• **APPLY WHAT YOU READ**
1) Summarize the passage on staff to resident ratios in two sentences.
2) From the passage on staff to resident ratios, quote the part starting at "There are several" and ending at "there are residents.".

Unlike many aspects of finding a facility suitable for an elderly loved one, staff to resident ratios are concrete numbers. The staff to resident ratio can go a long way in determining if an assisted living facility is the right one. Staff to resident ratio is a simple reflection of the number of staff members on the clock. This number is compared to the residents in need of care at the same time. Determining this number, comparing it to what is required by state and local laws, and identifying whether that number is right for an elderly loved one often tips the scale. Good staff to resident ratios often result in significantly better care.
Some assisted living facilities may offer their staff to resident ratios; for others, care seekers may have to ask directly. Either way, family members should ask for specifics on paper (just in case there are concerns down the road).
There are several ways that the staff to residents ratio may be given. A ratio may look like Number:Number, such as 1:4. Family members should ask for clarification as to which number is which. In this case, it might be one staff member for every four residents or one resident for every four staff members. The order makes a big difference. The ratio can also be shown as a simple number, typically less than one. A ratio of .5, for example, means there are half the number of staff members as there are residents.

• **SOURCE MATERIAL**
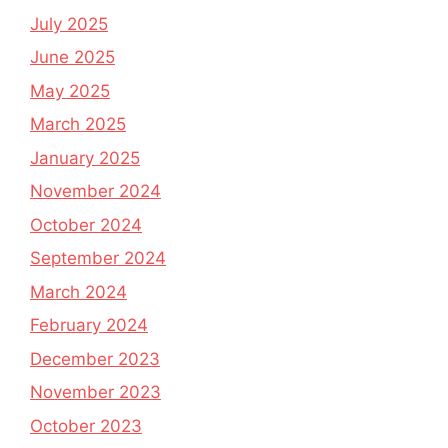
July 2025
June 2025
May 2025
March 2025
January 2025
November 2024
October 2024
September 2024
March 2024
February 2024
December 2023
November 2023
October 2023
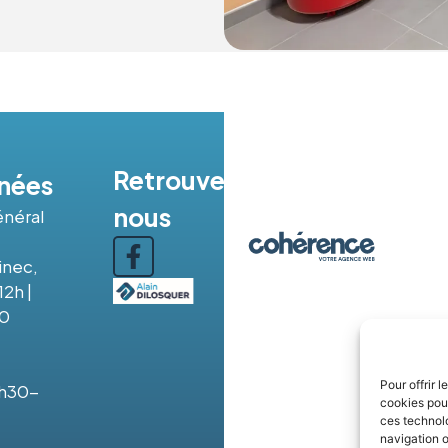
Retrouvez-
nées
nous
énéral
inec,
12h |
30
Pour offrir 
3h30-
cookies pour
ces technol
navigation o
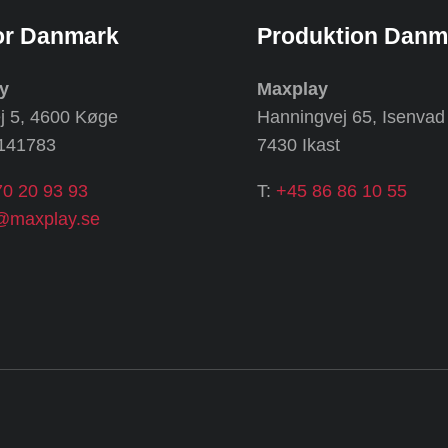
or Danmark
Produktion Danm
y
Maxplay
j 5, 4600 Køge
Hanningvej 65, Isenvad
8141783
7430 Ikast
70 20 93 93
T:
+45 86 86 10 55
@maxplay.se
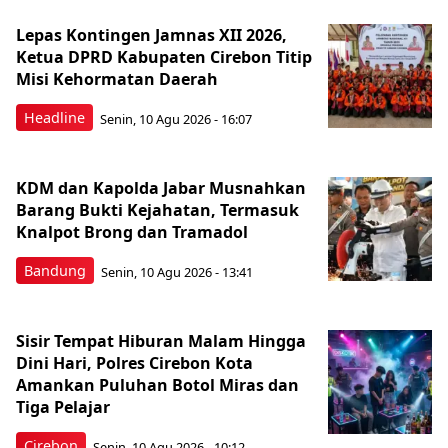
Lepas Kontingen Jamnas XII 2026,
Ketua DPRD Kabupaten Cirebon Titip
Misi Kehormatan Daerah
Headline
Senin, 10 Agu 2026 - 16:07
KDM dan Kapolda Jabar Musnahkan
Barang Bukti Kejahatan, Termasuk
Knalpot Brong dan Tramadol
Bandung
Senin, 10 Agu 2026 - 13:41
Sisir Tempat Hiburan Malam Hingga
Dini Hari, Polres Cirebon Kota
Amankan Puluhan Botol Miras dan
Tiga Pelajar
Cirebon
Senin, 10 Agu 2026 - 10:12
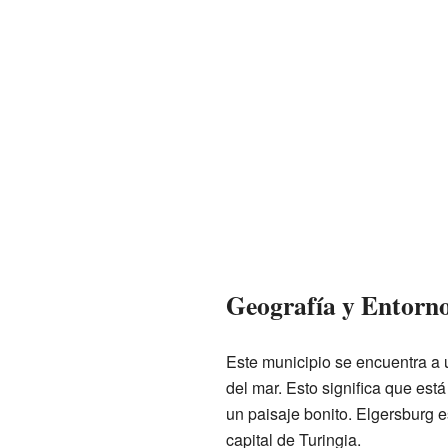
Geografía y Entorn
Este municipio se encuentra a u
del mar. Esto significa que est
un paisaje bonito. Elgersburg e
capital de Turingia.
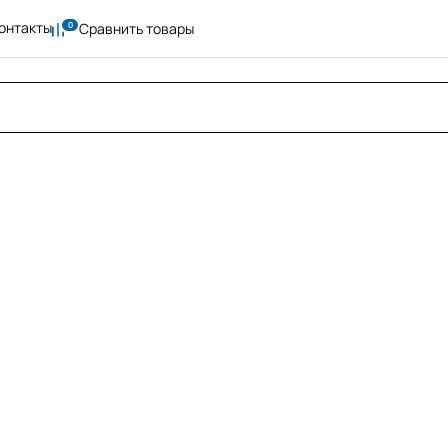
онтакты
Сравнить товары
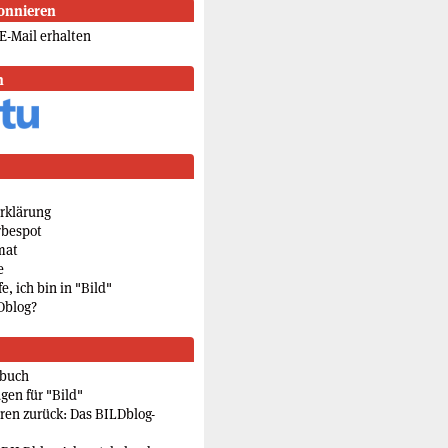
onnieren
E-Mail erhalten
n
rklärung
rbespot
mat
e
e, ich bin in "Bild"
Dblog?
rbuch
gen für "Bild"
eren zurück: Das BILDblog-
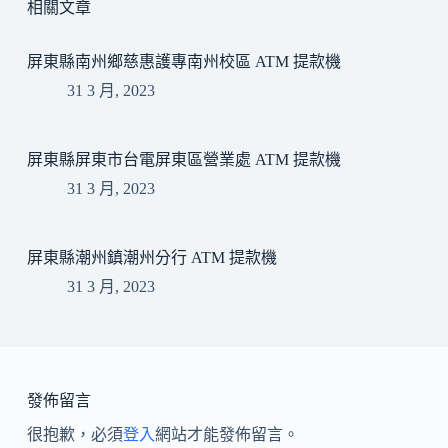
相關文章
屏東縣南州鄉慈惠護專南州校區 ATM 提款機
31 3 月, 2023
屏東縣屏東市台電屏東區營業處 ATM 提款機
31 3 月, 2023
屏東縣潮州鎮潮州分行 ATM 提款機
31 3 月, 2023
發佈留言
很抱歉，必須
登入
網站才能發佈留言。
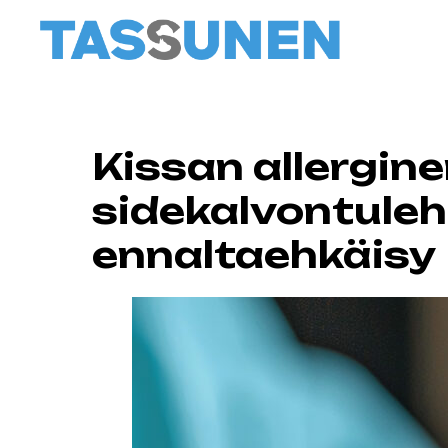
Kissan allergin
sidekalvontulehd
ennaltaehkäisy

• **SOLUTIONS BY TASK**
1) A staff to resident ratio compares the number of staff members on the clock with the number of residents needing care at the same time, and good ratios often result in significantly better care in assisted living facilities. Families should get the ratio in writing, ask which number stands for staff and which for residents when it is given as Number:Number, and know it can also appear as a single number, typically less than one.

2)
There are several ways that the staff to residents ratio may be given. A ratio may look like Number:Number, such as 1:4. Family members should ask for clarification as to which number is which. In this case, it might be one staff member for every four residents or one resident for every four staff members. The order makes a big difference. The ratio can also be shown as a simple number, typically less than one. A ratio of .5, for example, means there are half the number of staff members as there are residents.